* **EXERCISE DATA**
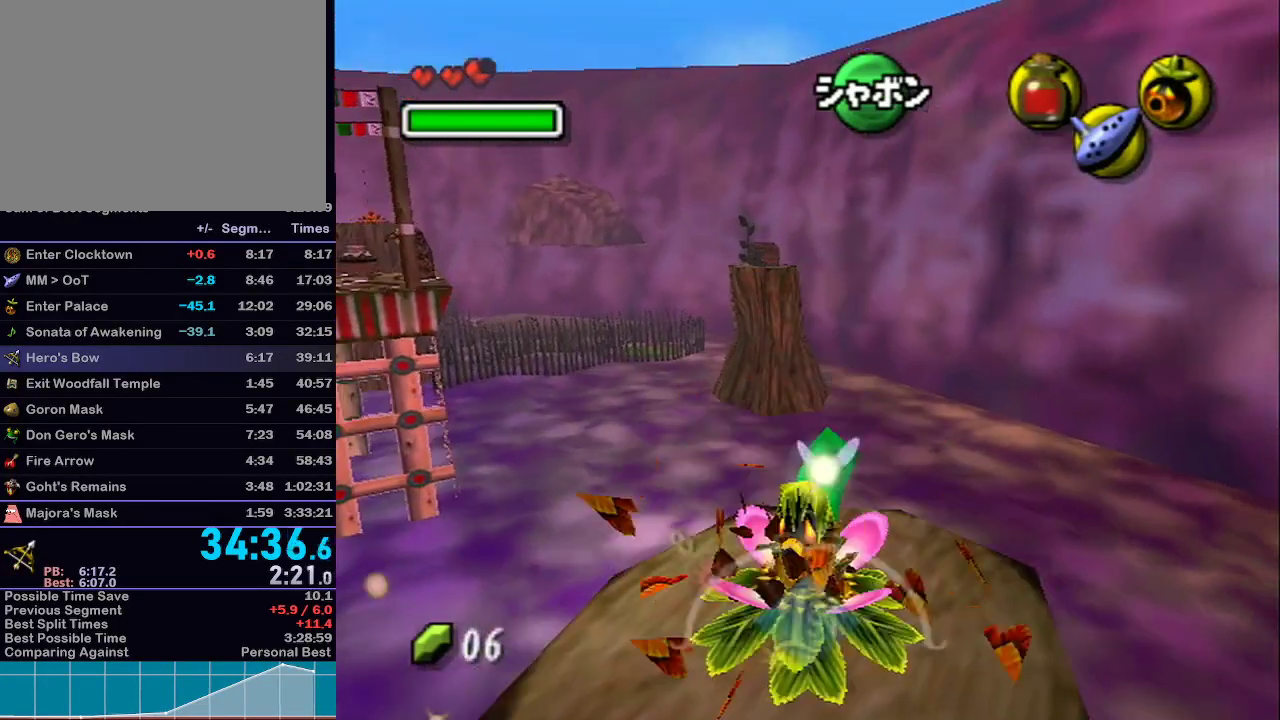
{"buttons": ["A"], "left_stick": "up-left", "right_stick": "center", "events": [[33, "left_stick", "up-left"]]}
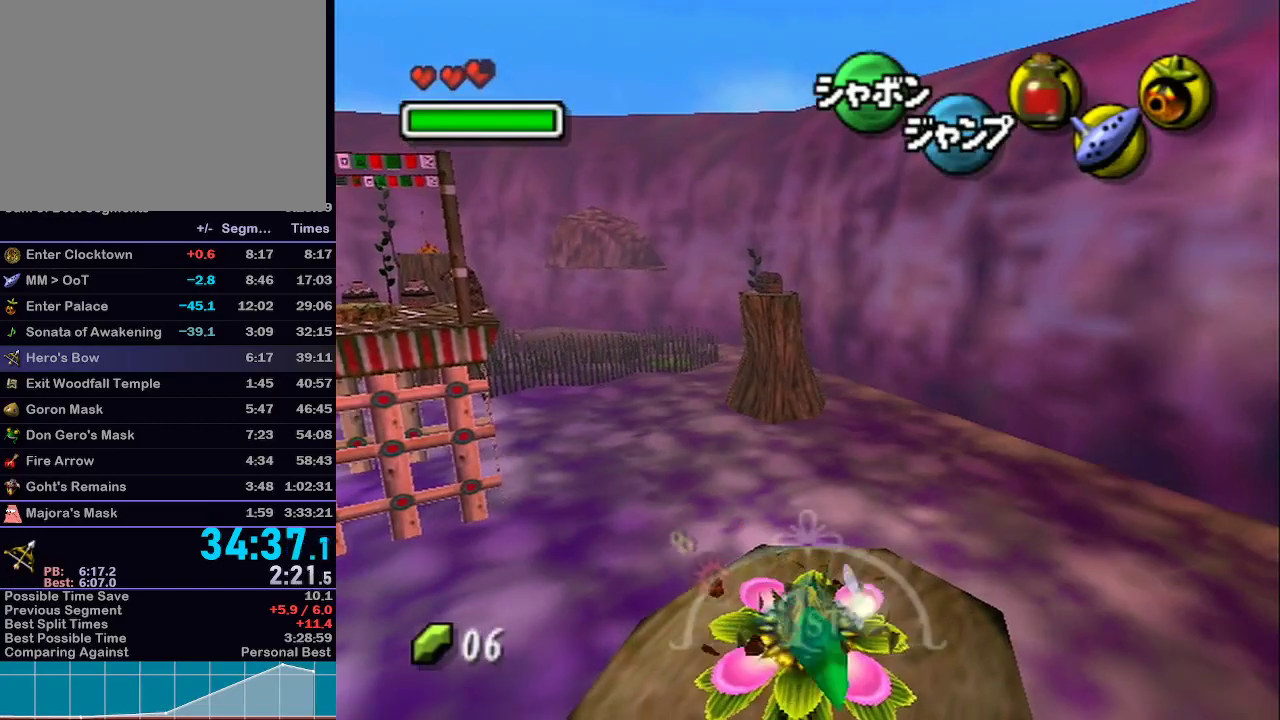
{"buttons": ["A"], "left_stick": "left", "right_stick": "center", "events": [[50, "left_stick", "left"]]}
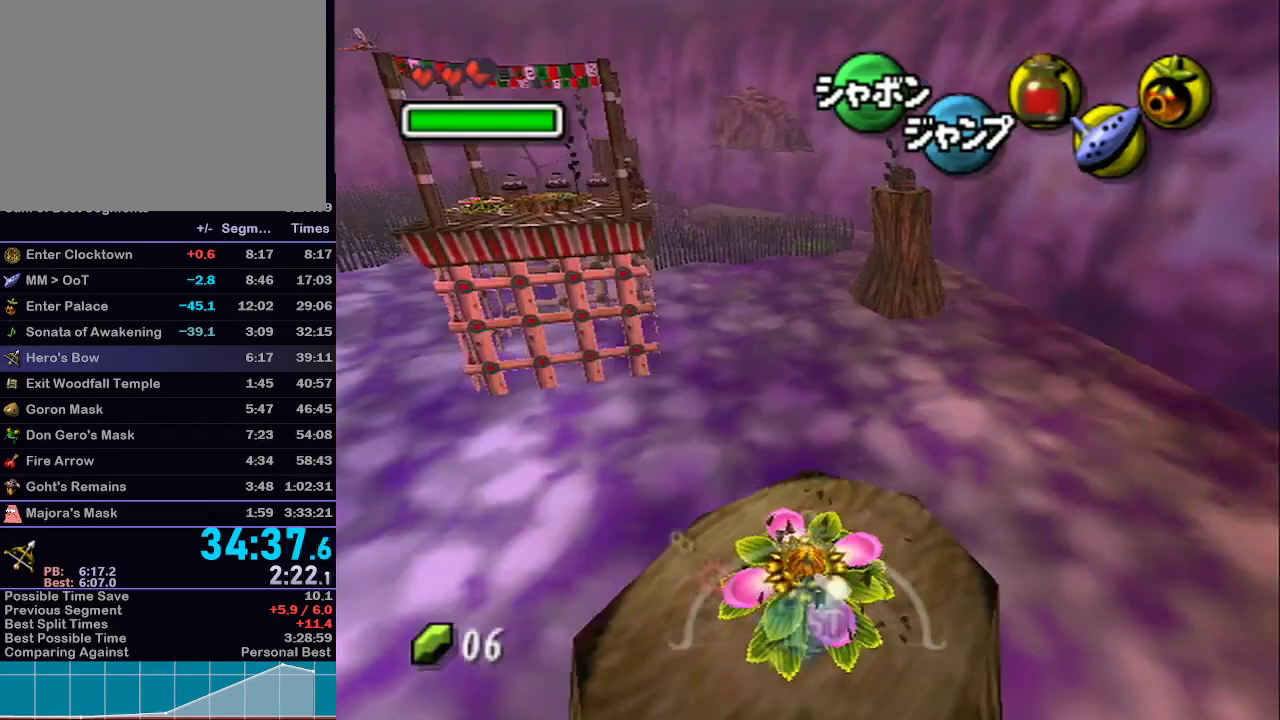
{"buttons": [], "left_stick": "up-left", "right_stick": "center", "events": [[83, "left_stick", "up-left"], [183, "A", "up"]]}
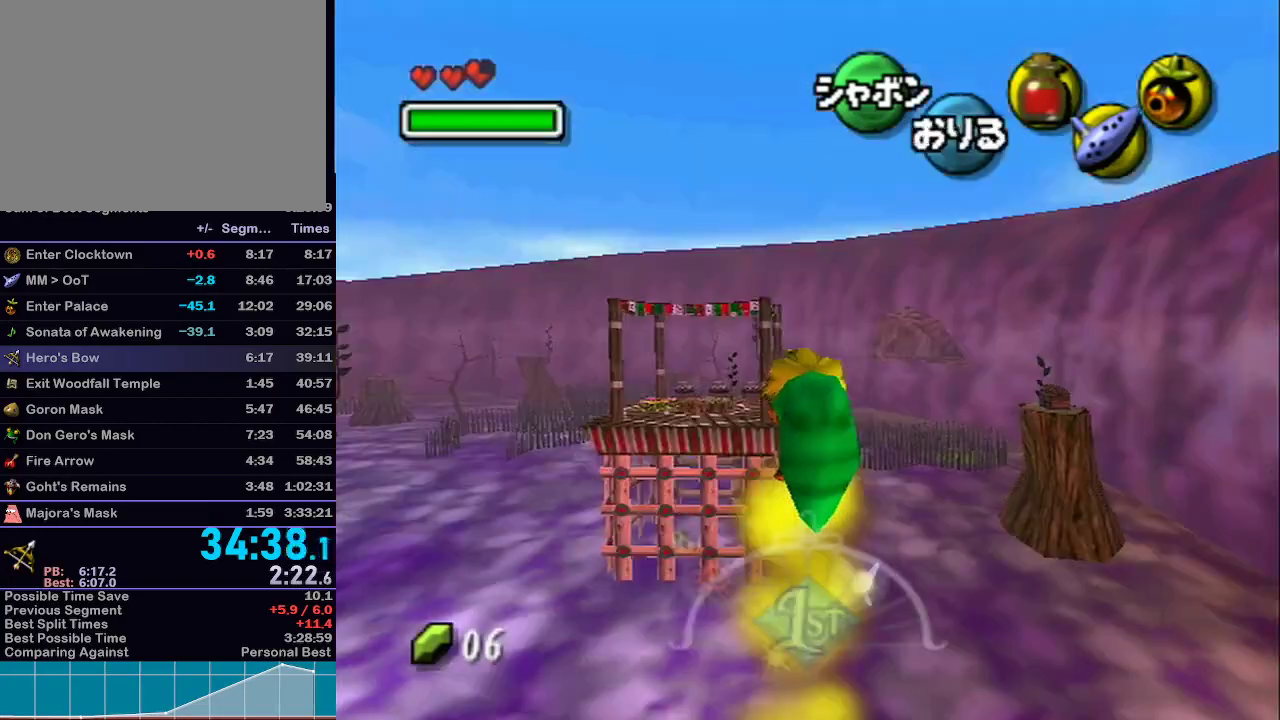
{"buttons": [], "left_stick": "up-left", "right_stick": "center", "events": []}
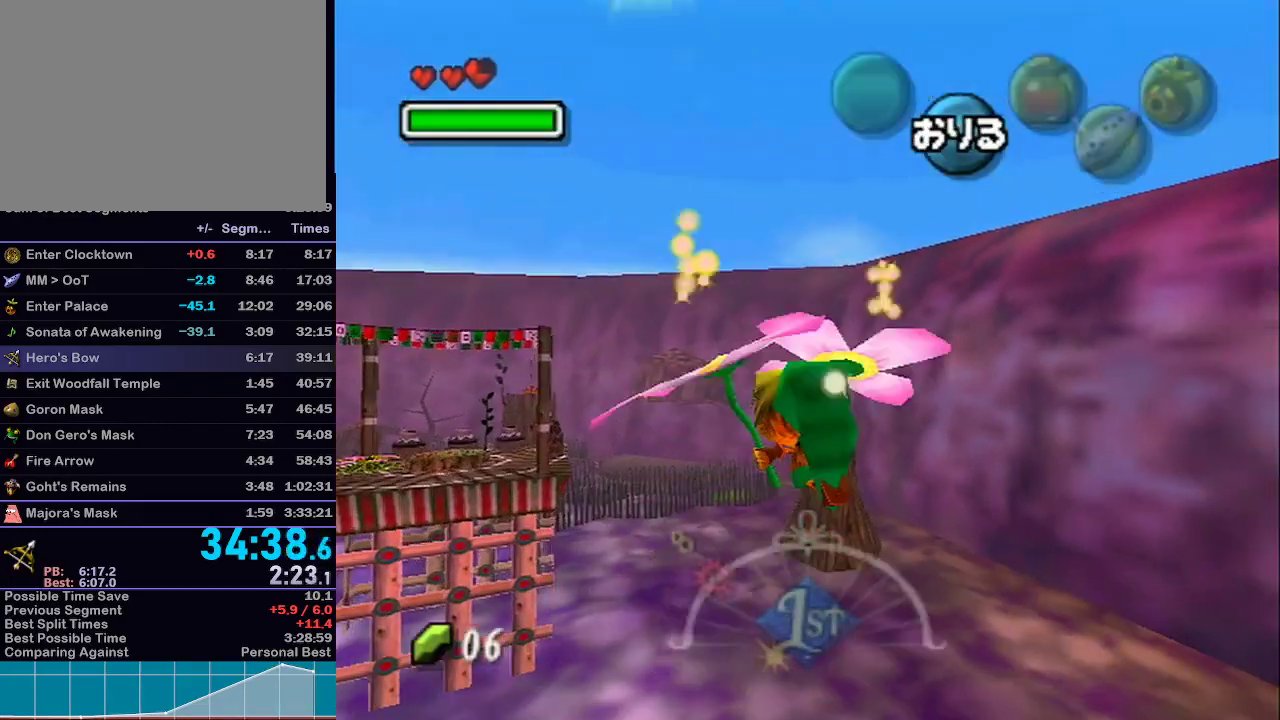
{"buttons": [], "left_stick": "up-left", "right_stick": "center", "events": []}
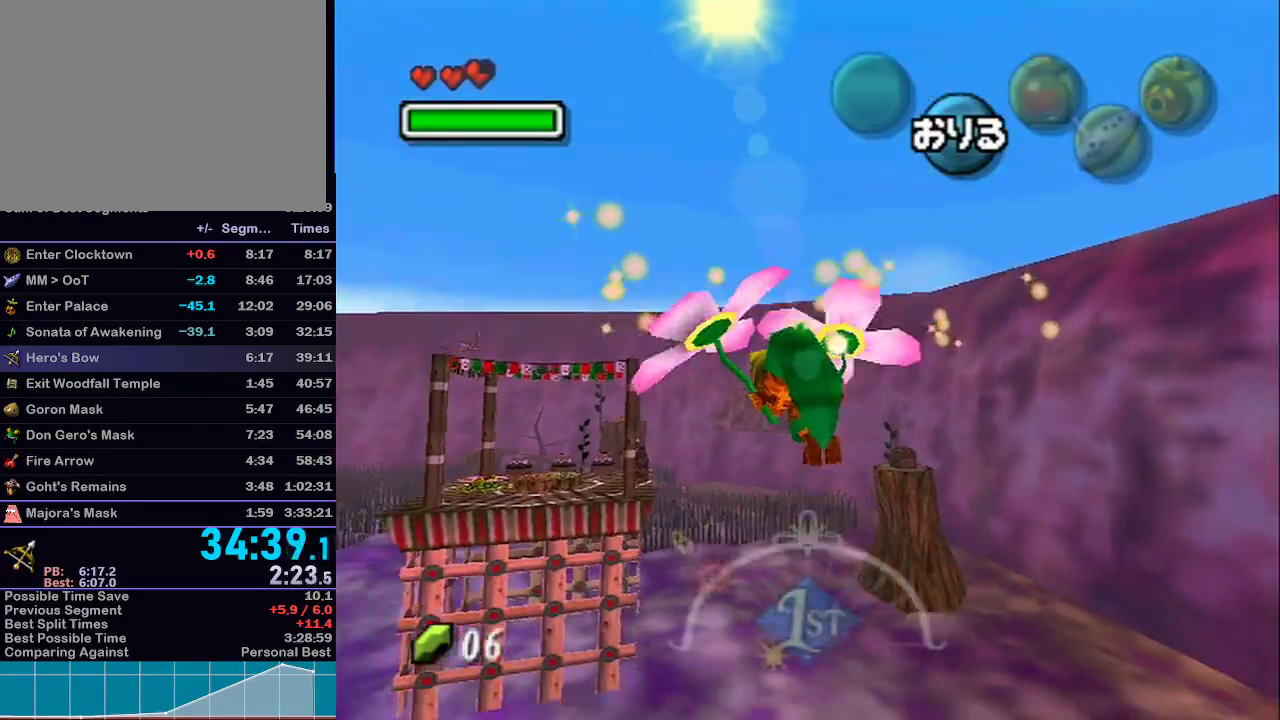
{"buttons": ["L1"], "left_stick": "up-left", "right_stick": "center", "events": [[150, "L1", "down"]]}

* **WHAT IS BEING ASKED**
Only the text of the records above, copied exactly, should be returned; the pictures stay out.

* **OUTPUT BELOW**
{"buttons": ["A"], "left_stick": "up-left", "right_stick": "center", "events": [[33, "left_stick", "up-left"]]}
{"buttons": ["A"], "left_stick": "left", "right_stick": "center", "events": [[50, "left_stick", "left"]]}
{"buttons": [], "left_stick": "up-left", "right_stick": "center", "events": [[83, "left_stick", "up-left"], [183, "A", "up"]]}
{"buttons": [], "left_stick": "up-left", "right_stick": "center", "events": []}
{"buttons": [], "left_stick": "up-left", "right_stick": "center", "events": []}
{"buttons": ["L1"], "left_stick": "up-left", "right_stick": "center", "events": [[150, "L1", "down"]]}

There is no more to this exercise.